Лысые Горы, именье князя Николая Андреича Болконского, находились в шестидесяти верстах от Смоленска, позади его, и в трех верстах от Московской дороги.
В тот же вечер, как князь отдавал приказания Алпатычу, Десаль, потребовав у княжны Марьи свидания, сообщил ей, что так как князь не совсем здоров и не принимает никаких мер для своей безопасности, а по письму князя Андрея видно, что пребывание в Лысых Горах небезопасно, то он почтительно советует ей самой написать с Алпатычем письмо к начальнику губернии в Смоленск с просьбой уведомить ее о положении дел и о мере опасности, которой подвергаются Лысые Горы. Десаль написал для княжны Марьи письмо к губернатору, которое она подписала, и письмо это было отдано Алпатычу с приказанием подать его губернатору и, в случае опасности, возвратиться как можно скорее.
Получив все приказания, Алпатыч, провожаемый домашними, в белой пуховой шляпе (княжеский подарок), с палкой, так же как князь, вышел садиться в кожаную кибиточку, заложенную тройкой сытых саврасых.
Колокольчик был подвязан, и бубенчики заложены бумажками. Князь никому не позволял в Лысых Горах ездить с колокольчиком. Но Алпатыч любил колокольчики и бубенчики в дальней дороге. Придворные Алпатыча, земский, конторщик, кухарка – черная, белая, две старухи, мальчик казачок, кучера и разные дворовые провожали его.

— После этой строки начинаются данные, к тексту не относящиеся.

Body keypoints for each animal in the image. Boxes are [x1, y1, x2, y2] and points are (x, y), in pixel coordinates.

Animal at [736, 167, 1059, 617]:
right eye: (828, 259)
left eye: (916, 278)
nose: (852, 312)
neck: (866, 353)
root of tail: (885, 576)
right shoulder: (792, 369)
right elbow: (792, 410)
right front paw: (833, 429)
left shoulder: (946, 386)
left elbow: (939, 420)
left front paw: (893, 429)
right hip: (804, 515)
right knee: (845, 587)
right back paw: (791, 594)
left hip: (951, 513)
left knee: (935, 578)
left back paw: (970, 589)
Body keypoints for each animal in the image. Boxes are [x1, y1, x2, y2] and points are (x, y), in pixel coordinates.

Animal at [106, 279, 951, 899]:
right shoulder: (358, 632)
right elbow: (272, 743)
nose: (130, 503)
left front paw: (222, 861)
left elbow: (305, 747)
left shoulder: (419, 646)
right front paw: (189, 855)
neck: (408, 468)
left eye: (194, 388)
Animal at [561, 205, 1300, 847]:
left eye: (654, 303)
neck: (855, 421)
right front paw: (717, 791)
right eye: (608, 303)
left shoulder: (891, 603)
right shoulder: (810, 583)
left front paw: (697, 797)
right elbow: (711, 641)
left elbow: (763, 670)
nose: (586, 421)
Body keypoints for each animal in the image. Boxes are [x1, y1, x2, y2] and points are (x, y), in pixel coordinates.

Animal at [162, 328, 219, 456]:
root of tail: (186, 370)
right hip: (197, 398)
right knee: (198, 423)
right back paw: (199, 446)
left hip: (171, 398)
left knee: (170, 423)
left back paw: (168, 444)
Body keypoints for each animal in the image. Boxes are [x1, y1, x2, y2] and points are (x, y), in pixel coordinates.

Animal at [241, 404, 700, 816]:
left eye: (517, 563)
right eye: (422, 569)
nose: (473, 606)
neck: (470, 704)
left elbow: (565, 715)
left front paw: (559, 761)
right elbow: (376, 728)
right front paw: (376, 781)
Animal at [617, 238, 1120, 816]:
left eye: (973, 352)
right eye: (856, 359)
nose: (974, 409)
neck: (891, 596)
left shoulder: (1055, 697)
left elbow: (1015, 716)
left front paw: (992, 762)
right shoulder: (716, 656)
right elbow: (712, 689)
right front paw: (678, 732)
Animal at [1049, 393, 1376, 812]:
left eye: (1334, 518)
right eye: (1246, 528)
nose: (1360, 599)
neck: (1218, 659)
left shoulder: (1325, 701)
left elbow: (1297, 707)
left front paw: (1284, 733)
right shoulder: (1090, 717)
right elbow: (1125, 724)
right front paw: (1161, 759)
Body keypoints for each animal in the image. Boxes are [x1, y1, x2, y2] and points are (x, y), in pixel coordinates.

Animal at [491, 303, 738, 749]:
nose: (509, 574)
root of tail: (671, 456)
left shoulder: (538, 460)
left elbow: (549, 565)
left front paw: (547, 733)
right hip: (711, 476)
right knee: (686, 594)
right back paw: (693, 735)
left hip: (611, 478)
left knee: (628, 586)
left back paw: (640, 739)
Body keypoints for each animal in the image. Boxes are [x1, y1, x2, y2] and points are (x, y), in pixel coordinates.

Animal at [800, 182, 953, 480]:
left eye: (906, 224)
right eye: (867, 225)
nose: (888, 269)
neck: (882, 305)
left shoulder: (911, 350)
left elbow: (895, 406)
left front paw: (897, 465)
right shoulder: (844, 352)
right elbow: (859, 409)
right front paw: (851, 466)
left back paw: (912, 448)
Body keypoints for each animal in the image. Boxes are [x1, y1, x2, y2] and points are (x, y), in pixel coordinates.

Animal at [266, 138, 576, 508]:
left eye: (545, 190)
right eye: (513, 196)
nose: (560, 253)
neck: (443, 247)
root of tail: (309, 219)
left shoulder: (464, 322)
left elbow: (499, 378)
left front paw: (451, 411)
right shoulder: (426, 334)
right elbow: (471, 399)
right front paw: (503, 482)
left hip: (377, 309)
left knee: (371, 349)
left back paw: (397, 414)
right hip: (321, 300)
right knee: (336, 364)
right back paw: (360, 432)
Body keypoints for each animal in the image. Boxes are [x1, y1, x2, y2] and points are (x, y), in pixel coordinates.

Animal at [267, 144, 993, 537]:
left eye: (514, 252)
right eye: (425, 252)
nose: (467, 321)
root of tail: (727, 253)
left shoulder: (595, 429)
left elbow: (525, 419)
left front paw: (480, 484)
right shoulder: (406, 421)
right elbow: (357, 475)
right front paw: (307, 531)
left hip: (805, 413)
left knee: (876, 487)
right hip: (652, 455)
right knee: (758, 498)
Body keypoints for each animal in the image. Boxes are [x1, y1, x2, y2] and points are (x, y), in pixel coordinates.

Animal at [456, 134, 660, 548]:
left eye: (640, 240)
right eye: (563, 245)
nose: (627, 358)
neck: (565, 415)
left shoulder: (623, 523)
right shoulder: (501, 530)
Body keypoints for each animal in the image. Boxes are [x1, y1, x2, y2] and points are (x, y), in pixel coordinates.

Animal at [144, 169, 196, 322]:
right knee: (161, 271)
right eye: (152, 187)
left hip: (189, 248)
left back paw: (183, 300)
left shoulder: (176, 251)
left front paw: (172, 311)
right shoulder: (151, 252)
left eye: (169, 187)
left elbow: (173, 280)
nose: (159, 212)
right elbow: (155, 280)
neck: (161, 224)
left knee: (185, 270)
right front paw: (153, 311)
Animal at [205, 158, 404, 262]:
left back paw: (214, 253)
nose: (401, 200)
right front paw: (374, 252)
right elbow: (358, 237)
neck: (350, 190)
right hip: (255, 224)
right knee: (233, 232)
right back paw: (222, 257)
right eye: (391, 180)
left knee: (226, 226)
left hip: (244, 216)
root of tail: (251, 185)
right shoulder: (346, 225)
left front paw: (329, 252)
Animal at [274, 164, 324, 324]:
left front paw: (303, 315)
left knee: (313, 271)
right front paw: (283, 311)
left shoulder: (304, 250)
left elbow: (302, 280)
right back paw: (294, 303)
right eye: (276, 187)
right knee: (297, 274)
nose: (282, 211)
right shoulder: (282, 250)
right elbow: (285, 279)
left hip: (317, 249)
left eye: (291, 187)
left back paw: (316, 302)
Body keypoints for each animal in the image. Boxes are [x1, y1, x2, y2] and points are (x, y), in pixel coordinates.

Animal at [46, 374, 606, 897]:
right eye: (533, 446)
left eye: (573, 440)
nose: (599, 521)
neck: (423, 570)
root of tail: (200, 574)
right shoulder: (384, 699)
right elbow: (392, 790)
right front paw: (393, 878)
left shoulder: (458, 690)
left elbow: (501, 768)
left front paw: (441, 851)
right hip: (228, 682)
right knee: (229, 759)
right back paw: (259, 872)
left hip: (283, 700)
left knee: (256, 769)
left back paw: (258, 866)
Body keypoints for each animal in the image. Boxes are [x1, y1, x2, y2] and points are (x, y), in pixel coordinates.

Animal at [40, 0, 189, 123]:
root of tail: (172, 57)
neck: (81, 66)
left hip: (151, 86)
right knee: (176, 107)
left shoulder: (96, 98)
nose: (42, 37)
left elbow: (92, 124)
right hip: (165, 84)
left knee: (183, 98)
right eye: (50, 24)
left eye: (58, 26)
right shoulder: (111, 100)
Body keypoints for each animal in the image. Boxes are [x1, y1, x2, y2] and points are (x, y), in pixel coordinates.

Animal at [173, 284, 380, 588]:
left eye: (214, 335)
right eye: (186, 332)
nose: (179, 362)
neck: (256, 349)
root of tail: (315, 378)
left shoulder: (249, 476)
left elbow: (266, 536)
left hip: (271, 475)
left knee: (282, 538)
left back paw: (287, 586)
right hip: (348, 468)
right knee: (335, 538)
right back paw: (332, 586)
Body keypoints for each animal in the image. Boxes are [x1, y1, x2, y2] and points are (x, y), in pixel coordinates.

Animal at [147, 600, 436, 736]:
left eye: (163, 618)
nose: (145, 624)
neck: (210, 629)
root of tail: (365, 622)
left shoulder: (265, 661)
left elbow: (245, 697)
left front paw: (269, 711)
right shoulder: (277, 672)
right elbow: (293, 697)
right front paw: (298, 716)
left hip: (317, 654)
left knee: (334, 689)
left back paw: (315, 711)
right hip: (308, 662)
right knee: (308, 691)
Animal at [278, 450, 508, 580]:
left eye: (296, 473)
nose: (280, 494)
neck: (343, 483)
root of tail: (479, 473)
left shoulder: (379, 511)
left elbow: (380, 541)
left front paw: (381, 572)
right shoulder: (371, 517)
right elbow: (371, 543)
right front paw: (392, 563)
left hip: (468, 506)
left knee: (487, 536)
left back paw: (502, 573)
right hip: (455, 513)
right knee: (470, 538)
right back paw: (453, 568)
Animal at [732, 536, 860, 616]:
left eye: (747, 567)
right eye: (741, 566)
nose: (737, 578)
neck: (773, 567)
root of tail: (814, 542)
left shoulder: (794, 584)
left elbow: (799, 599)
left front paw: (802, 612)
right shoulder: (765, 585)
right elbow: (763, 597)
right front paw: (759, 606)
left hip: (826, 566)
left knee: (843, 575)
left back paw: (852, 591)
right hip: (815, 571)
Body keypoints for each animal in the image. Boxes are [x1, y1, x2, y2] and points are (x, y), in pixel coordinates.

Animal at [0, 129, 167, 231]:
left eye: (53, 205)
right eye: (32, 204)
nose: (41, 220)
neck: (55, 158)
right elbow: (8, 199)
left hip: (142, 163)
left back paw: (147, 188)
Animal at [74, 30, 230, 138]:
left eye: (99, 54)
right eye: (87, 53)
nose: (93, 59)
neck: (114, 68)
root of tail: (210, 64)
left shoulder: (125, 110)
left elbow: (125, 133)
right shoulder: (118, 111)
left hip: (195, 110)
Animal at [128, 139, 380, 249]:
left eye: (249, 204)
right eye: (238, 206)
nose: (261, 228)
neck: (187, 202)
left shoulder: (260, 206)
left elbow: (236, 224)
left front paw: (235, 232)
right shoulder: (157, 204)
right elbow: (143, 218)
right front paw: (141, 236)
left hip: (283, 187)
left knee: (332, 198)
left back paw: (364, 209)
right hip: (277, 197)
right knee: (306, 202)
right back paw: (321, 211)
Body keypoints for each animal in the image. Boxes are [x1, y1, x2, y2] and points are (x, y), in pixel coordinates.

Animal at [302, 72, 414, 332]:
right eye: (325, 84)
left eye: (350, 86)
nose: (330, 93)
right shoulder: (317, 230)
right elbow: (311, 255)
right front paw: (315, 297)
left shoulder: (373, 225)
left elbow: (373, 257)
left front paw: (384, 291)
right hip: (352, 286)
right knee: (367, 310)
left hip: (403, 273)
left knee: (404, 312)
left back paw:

Дочь укладывала за спину и под него ситцевые пуховые подушки. Свояченица старушка тайком сунула узелок. Один из кучеров подсадил его под руку.
– Ну, ну, бабьи сборы! Бабы, бабы! – пыхтя, проговорил скороговоркой Алпатыч точно так, как говорил князь, и сел в кибиточку. Отдав последние приказания о работах земскому и в этом уж не подражая князю, Алпатыч снял с лысой головы шляпу и перекрестился троекратно.
– Вы, ежели что… вы вернитесь, Яков Алпатыч; ради Христа, нас пожалей, – прокричала ему жена, намекавшая на слухи о войне и неприятеле.
– Бабы, бабы, бабьи сборы, – проговорил Алпатыч про себя и поехал, оглядывая вокруг себя поля, где с пожелтевшей рожью, где с густым, еще зеленым овсом, где еще черные, которые только начинали двоить. Алпатыч ехал, любуясь на редкостный урожай ярового в нынешнем году, приглядываясь к полоскам ржаных пелей, на которых кое где начинали зажинать, и делал свои хозяйственные соображения о посеве и уборке и о том, не забыто ли какое княжеское приказание.